_RECORD EXTRACTS_
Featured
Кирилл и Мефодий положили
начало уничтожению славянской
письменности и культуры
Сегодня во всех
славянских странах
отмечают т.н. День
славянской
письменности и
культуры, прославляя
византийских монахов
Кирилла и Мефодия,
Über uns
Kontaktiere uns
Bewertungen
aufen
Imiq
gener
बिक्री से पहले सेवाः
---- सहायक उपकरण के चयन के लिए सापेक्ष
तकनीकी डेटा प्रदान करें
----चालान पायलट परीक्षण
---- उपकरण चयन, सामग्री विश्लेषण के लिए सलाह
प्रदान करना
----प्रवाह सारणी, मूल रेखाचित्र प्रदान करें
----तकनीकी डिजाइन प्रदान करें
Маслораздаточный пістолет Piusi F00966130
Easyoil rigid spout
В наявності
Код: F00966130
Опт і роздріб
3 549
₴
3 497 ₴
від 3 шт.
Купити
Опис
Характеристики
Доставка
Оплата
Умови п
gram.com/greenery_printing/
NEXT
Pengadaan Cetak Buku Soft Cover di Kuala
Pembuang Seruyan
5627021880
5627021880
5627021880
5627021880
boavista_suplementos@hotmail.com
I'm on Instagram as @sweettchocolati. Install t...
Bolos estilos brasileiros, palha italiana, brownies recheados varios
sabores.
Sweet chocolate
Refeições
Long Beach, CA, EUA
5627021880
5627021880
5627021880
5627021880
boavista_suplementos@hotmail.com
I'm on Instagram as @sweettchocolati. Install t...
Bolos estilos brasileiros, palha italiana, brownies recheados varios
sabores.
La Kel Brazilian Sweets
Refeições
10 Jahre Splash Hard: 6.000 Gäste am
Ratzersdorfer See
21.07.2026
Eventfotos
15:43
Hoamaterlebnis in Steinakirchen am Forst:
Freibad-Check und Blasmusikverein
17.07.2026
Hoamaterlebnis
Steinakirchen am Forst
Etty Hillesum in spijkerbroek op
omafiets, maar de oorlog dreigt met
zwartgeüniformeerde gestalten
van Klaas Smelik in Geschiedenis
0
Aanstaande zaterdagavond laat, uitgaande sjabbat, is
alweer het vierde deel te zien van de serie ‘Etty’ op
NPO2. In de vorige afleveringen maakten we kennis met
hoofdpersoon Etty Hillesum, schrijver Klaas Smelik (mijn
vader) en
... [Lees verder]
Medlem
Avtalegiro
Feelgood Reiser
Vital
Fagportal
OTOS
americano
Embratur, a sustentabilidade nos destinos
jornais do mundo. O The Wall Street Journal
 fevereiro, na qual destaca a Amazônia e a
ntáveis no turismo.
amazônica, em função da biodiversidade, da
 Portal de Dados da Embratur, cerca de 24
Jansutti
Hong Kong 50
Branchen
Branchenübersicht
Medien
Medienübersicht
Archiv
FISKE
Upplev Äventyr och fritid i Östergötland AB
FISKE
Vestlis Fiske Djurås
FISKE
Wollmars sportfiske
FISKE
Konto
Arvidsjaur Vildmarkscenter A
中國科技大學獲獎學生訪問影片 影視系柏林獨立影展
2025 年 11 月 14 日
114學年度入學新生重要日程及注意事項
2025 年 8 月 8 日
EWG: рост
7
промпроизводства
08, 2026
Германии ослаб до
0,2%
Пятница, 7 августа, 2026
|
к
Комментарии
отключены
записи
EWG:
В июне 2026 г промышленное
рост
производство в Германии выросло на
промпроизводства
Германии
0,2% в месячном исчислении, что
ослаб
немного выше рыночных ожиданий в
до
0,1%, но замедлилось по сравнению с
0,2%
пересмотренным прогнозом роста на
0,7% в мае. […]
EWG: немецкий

_INSTRUCTION_
Please write out the listing word for word, starting with its first line and going on through the line that contains "---- उपकरण चयन, सामग्री विश्लेषण के लिए सलाह", including that line.

_YOUR RESPONSE_
Featured
Кирилл и Мефодий положили
начало уничтожению славянской
письменности и культуры
Сегодня во всех
славянских странах
отмечают т.н. День
славянской
письменности и
культуры, прославляя
византийских монахов
Кирилла и Мефодия,
Über uns
Kontaktiere uns
Bewertungen
aufen
Imiq
gener
बिक्री से पहले सेवाः
---- सहायक उपकरण के चयन के लिए सापेक्ष
तकनीकी डेटा प्रदान करें
----चालान पायलट परीक्षण
---- उपकरण चयन, सामग्री विश्लेषण के लिए सलाह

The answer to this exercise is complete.